I was struck in your paper by your observation, let us put ourselves immediately on the side of the poor, the disinherited, the marginalized and the defenceless, and I think that pretty well sums up the history of Metis people in the past and up to the present for many of them.

If one considers what has happened to different groups in our society in the last several hundred years, some great changes have taken place. For example, if you look at Treaty No. 1 and the people who lived in southern Manitoba who are now on reserves, and you look at the people, most of whom are immigrants who are now living in southern Manitoba, the immigrants have prospered and aboriginal people, many of them are still living in poverty. If you look at the Metis people, many of them actually were prosperous because they were self-sufficient, independent and employed, but because they were cheated out of their land base, many of them today live in poverty.

Much of this history is well documented, and some of it is actually in some very poignant photographs which were on display at the Metis pavilion at Folklorama during the summer. They are very sad, they are very moving photographs.

That is the past, and it is the present for many Metis people. I think the promise of the Louis Riel Institute is that this can change and that Canadians and Manitobans can be educated about the history of the Metis people and Louis Riel and that Metis people can take a new pride in their history.

I would like to see this institute attain the same kind of stature in the community that other groups in society have, for example, the Ukrainian community has Oseredok, the Ukrainian culture and education institution which has their own museum, their own archives, their own art galleries and their own cultural displays. It is a great source of pride to the Ukrainian community. It has been there for decades, so I think something like the Louis Riel Institute is long overdue. Hopefully, it can be a source of pride for the Metis people and a source of education for all of us as Manitobans, and that some day maybe it will have a permanent place.

My question to the presenter is, what are your hopes and dreams for the Louis Riel Institute? I guess I have suggested the role that I see it might play, but as a Metis person, what do you hope for the Louis Riel Institute?

Mr. Saint-Cyr: Very simply, I agree with all you said, and thank you very much for so eloquently stating the points that you made. Being an educator, I guess my leaning would go towards being able to help any Metis person who wishes to pursue studies, especially post-secondary studies, at the universities and the colleges, anywhere they could become experts in their chosen field. That is one thing that I would like to see very, very much.

I know when I went to university it was a long-drawn-out process. I was married at the time, and it was simply through the loans that the government made at the time, the student loans, that I was able to pursue my studies. My wife and I had two children at the time, but it took me 14 years from the very beginning until I finished to be able to graduate from the University of Manitoba. I would hope that people coming after me, people of today would not have to go through that. So I would very much like to see some help given out to these individuals so that, when they come into the city or even if they are in the city, they can proceed with their studies without having to go through the hell, if you might say, that I went through, because it was difficult. It was hard. It was hard on myself. It was hard on my family, but, having a great wife, I was able to pursue those studies and after quite a while come out of the U of M with a degree.

Mr. Chairperson: Any other questions from members of the committee? There being no other questions, thank you very, very much for your presentation, Mr. Saint-Cyr.

ACTIONS TO TAKE =
A. Decide whether each statement agrees with the hearing transcript. Answer yes or no, and quote the words from the transcript that settle it.
(i) Mr. Saint-Cyr needed 14 years to graduate from the University of Manitoba.
(ii) The photographs were on display at the Metis pavilion at Folklorama during the winter.
(iii) Oseredok has its own museum.
B. According to the hearing transcript, what made it possible for Mr. Saint-Cyr to pursue his university studies?
C. Reproduce, word for word, the stretch of the hearing transcript from "My question to" through "hope for the Louis Riel Institute?".

ENTRIES SUPPLIED =
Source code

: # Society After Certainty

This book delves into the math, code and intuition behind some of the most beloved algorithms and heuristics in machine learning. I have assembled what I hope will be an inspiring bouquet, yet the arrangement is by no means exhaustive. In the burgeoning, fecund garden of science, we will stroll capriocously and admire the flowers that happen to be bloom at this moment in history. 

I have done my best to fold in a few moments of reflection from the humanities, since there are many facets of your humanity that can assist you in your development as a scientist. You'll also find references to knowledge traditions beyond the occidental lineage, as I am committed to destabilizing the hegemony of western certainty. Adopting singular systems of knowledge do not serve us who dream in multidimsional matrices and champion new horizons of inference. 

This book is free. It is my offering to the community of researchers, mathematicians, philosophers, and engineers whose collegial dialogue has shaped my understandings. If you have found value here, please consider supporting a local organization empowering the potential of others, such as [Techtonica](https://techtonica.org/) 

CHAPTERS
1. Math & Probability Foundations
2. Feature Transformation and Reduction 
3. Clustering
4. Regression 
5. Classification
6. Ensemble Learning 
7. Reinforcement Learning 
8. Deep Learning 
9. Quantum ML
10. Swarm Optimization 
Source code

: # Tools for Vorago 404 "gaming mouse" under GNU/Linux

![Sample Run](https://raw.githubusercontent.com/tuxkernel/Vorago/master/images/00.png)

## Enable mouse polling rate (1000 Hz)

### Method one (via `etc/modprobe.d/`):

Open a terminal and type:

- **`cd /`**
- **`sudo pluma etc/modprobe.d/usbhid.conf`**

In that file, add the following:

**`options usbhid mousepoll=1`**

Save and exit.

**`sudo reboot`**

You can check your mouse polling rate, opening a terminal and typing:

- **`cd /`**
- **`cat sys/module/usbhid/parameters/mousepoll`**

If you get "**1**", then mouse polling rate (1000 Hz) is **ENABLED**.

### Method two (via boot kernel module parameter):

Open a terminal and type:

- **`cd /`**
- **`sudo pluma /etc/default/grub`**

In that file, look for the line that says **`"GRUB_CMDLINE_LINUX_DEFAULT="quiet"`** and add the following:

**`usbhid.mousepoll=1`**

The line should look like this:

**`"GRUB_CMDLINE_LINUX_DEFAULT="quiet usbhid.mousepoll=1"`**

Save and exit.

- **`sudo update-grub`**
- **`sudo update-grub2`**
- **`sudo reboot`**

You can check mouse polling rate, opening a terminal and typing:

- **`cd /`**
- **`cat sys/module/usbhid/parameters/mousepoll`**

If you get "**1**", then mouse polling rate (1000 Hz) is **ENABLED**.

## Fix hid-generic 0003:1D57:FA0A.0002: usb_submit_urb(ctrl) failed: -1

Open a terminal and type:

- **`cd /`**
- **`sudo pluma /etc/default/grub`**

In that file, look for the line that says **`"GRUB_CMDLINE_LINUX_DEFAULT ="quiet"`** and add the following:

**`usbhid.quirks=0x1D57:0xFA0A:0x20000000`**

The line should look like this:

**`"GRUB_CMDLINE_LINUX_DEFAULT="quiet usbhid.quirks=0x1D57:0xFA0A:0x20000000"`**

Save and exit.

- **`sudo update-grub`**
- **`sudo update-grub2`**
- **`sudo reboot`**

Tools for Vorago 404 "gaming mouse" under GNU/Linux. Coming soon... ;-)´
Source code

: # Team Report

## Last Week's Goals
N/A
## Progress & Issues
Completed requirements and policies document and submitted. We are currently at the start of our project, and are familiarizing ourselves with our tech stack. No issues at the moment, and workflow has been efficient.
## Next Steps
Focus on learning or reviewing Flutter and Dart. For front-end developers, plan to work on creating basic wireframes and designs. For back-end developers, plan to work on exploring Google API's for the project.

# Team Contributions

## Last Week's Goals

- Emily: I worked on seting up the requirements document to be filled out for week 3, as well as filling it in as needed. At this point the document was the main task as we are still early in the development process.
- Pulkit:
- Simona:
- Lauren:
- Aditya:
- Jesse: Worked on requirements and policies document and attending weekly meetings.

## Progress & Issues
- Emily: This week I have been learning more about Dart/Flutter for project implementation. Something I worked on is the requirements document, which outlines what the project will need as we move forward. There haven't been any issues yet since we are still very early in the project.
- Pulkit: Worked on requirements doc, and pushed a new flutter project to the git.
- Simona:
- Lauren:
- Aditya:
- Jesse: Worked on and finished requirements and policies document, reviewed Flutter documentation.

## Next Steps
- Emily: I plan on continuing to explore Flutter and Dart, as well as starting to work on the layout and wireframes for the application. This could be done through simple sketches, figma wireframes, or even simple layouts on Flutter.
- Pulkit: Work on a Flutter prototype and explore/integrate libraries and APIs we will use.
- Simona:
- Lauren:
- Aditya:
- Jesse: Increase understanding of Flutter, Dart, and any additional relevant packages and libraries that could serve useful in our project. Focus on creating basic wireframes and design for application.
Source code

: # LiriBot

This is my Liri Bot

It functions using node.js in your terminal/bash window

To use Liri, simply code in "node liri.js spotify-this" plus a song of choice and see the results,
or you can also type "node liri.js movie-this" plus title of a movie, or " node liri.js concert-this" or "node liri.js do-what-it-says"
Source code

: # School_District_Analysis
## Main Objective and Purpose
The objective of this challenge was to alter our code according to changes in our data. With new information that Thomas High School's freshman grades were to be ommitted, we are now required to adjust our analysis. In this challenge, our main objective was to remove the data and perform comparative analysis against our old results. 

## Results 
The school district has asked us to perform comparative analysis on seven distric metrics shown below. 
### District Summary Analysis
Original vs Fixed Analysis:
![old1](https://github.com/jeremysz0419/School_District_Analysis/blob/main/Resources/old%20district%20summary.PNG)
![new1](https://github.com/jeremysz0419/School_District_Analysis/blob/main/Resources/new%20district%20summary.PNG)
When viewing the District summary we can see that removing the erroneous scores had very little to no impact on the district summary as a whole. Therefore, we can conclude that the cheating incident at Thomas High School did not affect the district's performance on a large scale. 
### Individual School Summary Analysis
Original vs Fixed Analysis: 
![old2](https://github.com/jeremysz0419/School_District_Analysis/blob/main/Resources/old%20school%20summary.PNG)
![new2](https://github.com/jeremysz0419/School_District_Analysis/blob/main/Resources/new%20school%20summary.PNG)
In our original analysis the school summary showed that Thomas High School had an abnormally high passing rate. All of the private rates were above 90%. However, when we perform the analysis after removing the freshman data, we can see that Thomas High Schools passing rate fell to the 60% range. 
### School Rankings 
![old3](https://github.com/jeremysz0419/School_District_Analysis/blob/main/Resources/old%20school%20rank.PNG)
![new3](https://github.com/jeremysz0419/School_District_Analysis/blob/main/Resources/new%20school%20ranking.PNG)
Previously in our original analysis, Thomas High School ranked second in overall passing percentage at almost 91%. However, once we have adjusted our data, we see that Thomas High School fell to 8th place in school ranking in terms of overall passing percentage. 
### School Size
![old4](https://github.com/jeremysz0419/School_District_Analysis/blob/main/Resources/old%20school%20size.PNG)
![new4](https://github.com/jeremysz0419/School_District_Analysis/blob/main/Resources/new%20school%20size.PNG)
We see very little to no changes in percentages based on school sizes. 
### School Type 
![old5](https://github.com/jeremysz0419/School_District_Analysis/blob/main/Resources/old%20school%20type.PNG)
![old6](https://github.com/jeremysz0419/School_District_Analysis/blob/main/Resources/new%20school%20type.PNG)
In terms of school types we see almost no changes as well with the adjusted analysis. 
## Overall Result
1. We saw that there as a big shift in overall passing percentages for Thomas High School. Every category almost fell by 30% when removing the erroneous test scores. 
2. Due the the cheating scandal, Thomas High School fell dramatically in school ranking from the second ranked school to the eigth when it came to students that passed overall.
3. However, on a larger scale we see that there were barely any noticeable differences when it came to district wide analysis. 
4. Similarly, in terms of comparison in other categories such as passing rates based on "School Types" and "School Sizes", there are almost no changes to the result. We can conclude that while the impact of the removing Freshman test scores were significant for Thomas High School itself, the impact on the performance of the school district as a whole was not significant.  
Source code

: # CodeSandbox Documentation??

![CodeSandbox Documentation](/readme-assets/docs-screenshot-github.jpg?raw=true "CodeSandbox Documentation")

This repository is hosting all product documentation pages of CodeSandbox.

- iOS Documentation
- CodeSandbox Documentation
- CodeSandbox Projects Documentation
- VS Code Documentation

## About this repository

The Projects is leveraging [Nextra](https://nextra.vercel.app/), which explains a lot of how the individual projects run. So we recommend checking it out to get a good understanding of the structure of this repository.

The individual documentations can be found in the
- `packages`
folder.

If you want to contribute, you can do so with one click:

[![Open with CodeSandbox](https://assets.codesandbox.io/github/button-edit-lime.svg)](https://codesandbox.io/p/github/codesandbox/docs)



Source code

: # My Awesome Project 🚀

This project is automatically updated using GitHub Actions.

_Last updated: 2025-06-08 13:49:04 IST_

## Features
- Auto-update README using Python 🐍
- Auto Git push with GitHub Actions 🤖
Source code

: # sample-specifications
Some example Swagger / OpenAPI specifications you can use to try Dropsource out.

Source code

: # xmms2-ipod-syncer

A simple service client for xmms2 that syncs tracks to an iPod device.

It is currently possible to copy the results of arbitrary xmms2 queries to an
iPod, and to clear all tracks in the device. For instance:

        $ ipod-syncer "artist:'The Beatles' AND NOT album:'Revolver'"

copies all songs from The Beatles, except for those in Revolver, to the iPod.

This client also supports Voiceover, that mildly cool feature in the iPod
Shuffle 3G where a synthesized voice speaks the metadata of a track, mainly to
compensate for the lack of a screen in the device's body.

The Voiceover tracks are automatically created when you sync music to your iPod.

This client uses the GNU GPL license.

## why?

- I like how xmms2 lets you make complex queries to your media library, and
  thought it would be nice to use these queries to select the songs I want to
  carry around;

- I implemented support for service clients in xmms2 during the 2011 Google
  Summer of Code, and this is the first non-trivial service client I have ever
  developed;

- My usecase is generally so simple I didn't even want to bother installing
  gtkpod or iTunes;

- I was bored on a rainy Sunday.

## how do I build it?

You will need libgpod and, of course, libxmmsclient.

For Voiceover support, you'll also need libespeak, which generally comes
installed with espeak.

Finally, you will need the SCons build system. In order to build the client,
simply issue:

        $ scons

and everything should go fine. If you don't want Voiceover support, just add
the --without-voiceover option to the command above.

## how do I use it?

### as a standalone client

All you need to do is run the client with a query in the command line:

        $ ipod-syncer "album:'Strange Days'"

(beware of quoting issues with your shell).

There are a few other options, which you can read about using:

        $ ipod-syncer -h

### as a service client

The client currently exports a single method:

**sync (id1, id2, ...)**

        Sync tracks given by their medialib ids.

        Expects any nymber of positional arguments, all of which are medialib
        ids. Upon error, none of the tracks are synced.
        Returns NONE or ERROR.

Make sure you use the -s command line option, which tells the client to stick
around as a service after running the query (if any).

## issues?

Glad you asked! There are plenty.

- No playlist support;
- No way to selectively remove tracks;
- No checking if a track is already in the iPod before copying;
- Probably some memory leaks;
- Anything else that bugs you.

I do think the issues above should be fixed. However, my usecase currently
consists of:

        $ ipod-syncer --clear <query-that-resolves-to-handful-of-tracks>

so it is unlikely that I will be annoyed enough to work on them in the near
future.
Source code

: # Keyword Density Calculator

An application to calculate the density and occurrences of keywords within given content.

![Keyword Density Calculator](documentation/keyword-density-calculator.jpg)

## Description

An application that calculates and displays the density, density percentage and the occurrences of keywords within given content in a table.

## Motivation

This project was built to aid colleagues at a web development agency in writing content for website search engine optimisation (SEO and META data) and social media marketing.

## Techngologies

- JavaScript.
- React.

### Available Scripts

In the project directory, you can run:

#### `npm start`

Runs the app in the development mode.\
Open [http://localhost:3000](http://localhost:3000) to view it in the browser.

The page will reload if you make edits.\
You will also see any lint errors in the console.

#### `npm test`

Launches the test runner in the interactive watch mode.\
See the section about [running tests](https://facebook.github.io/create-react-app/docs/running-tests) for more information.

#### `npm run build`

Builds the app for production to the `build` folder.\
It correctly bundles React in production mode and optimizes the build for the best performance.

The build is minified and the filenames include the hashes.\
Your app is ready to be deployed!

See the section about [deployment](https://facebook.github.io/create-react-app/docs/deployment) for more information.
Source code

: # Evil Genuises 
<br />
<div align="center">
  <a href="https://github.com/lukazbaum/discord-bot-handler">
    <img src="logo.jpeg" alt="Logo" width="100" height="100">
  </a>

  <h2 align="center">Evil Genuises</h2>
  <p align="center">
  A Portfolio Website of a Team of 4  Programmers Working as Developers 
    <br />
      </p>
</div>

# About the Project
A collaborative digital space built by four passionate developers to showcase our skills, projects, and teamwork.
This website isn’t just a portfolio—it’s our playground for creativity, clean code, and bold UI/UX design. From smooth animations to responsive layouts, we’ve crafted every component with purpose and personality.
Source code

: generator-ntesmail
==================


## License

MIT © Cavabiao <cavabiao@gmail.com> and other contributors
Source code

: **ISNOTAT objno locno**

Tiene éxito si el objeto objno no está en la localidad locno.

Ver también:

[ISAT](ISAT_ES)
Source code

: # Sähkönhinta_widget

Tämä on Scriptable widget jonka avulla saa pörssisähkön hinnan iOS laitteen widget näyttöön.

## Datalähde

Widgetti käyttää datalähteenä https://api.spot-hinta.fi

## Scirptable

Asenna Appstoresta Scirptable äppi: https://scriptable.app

RESULTS IN ORDER =
A.
(i) Yes: "it took me 14 years from the very beginning until I finished to be able to graduate from the University of Manitoba"
(ii) No: "which were on display at the Metis pavilion at Folklorama during the summer"
(iii) Yes: "the Ukrainian culture and education institution which has their own museum"

B. The student loans that the government made at the time.

C.
My question to the presenter is, what are your hopes and dreams for the Louis Riel Institute? I guess I have suggested the role that I see it might play, but as a Metis person, what do you hope for the Louis Riel Institute?